The next day, when they sat down to work, they discovered that the computer in question had been left at home.  All of their work had been on it.  The natural consequence was for the students to start over because I needed their work that night so I could put review their questions before I used them as a game.  They chose another member of the group to type on his computer.  At the end of class, I handed each group my USB stick to put their work on.  Two of the three groups did this flawlessly.  The third group, predictably by now, had trouble.  The typist told me that the USB stick didn’t work with his new device.  I was trying to get the class wrapped up and out the door, and so I foolishly believed him when he said he would email it to me.  He didn’t.

When he came in this morning I asked him to bring me his computer.  Fortunately, he had it with him.  I asked him where the USB port was.  And here is one of the biggest problems with technology: education.  A lot of my time in English and History class is spent teaching my students technology.  It amazes me that we assume that students come in knowing what a USB stick, or thumb drive, is.  They don’t know how to add an attachment, double space their work, or add a header to their papers.

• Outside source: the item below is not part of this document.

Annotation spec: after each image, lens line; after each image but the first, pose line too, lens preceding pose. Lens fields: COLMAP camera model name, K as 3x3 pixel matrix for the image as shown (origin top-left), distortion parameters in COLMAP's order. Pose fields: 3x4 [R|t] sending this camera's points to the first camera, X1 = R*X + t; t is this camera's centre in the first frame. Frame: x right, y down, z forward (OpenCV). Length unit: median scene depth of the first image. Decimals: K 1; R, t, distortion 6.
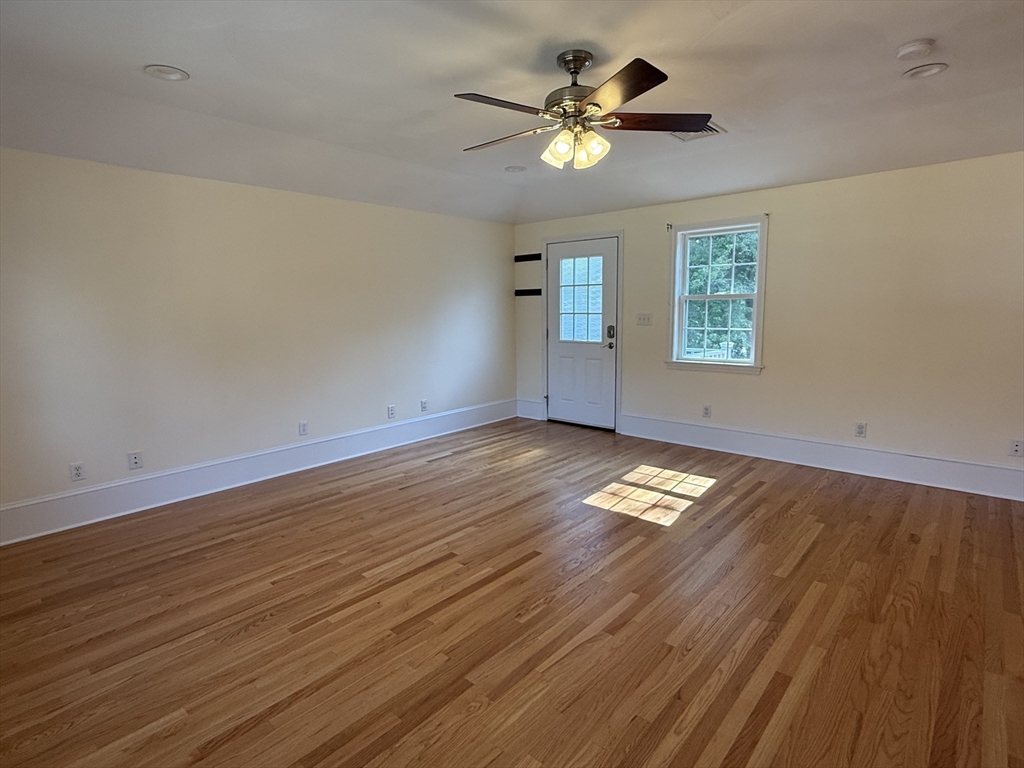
lens RADIAL K [[533.1, 0, 511.4], [0, 533.1, 383.4], [0, 0, 1]] dist [0.001678, -0.000195]
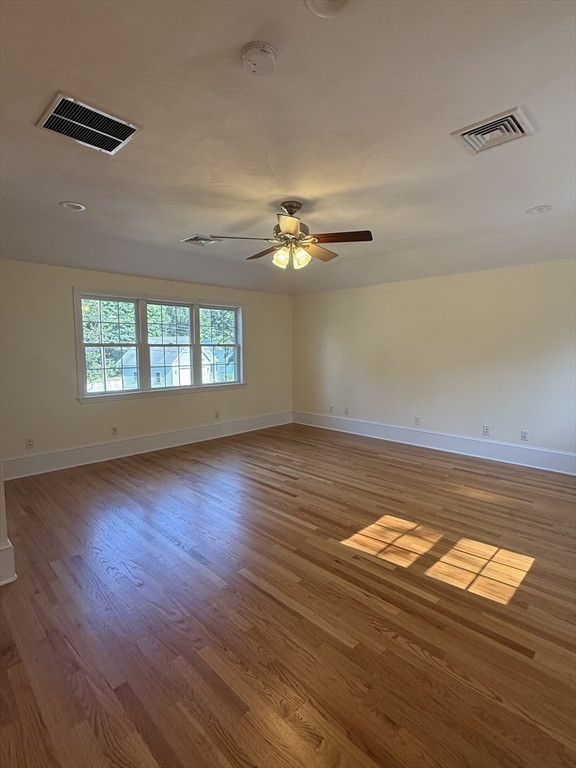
lens RADIAL K [[380.4, 0, 287.3], [0, 380.4, 384.7], [0, 0, 1]] dist [0.000141, 0.000058]
pose [[-0.059418, 0.112055, -0.991924, 0.943432], [-0.138328, 0.983169, 0.119352, -0.131326], [0.988603, 0.144302, -0.042918, 0.767595]]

Some don’t even know if they have an email account.  Sure, some students are so technologically savvy that we worry, but my experience is that students have great knowledge of computer games, but not of how to use the machine for work.

It makes some sense not to have “computers class” like I had when I was their age.  Again, (if you read my last post) it’s about authenticity.  I had a great professor of Library Studies at my college named Evan Farber, and he as adamant about the fact that students learn when they need something.  Still, I sometimes think that taking time to make sure that we all have similar knowledge cuts down on frustration and general faffing about.  We would need curricula and a teacher and more time in the day.

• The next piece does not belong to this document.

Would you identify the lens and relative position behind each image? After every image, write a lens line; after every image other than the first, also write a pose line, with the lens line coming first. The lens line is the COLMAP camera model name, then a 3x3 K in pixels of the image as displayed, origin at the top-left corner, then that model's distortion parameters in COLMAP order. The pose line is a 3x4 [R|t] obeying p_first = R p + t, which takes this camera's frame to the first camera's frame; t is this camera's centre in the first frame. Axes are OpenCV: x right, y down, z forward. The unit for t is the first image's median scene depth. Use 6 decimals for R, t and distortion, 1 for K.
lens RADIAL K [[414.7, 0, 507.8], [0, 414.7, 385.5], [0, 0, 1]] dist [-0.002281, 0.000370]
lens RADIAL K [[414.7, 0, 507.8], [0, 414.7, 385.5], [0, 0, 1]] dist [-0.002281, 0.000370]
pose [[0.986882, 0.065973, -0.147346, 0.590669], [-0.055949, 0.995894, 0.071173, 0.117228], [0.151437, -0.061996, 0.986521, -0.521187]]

So, I nailed the student to the wall about his knowledge of his computer.  I discovered that he was so embarrassed about not knowing how to use it that he chose to tell me that my USB was the wrong size rather than asking if he had the right port and if it was the right way up.  He also told me that he had emailed me a document, but there was no document in my inbox.  He told me I was wrong.  I looked again at my inbox.  Nope.  Then, I discovered that he did not know how to email.  I also discovered that he had deleted the classwork when he cut and pasted his work into an email document that he could not now find.  He was ready to give up at every turn.

So, I asked him to call up the original document that the group had worked on yesterday.  He showed me a document which had clearly been cut from.  I asked him to use control Z to undo his work.  He told me that he had already hit the “undo” button.  I said, “use control Z.” Amazingly, all the work from yesterday magically appeared on the document.  At this point, the rest of class was busily quizzing each other on the Barbarians connected with Rome, but I was reminding myself to breathe because I understand that infanticide is wrong.

So, I taught the student where his USB port was, I taught him how to put a document on it, and how to eject it. I taught him how to cut and paste without loosing his document.  I taught him to ask for help instead of simply assume that I will buy the fact that a USB stick is the wrong size.  What I taught the rest of the class was that if someone has computer issues, they get to faff about for half an hour while we try to fix it.

I finally got all the documents together and was able to check them.  So, except for the time lost, it isn’t a tragedy.  I might have lost a few years from my life, but that’s what we teachers sacrifice.

You may be wondering if I am trying to make a case for the school requiring everyone to have the same equipment.  Reading this, I would think that.  But that is Pool B into which we will dive later.  Bring your nose plug and goggles.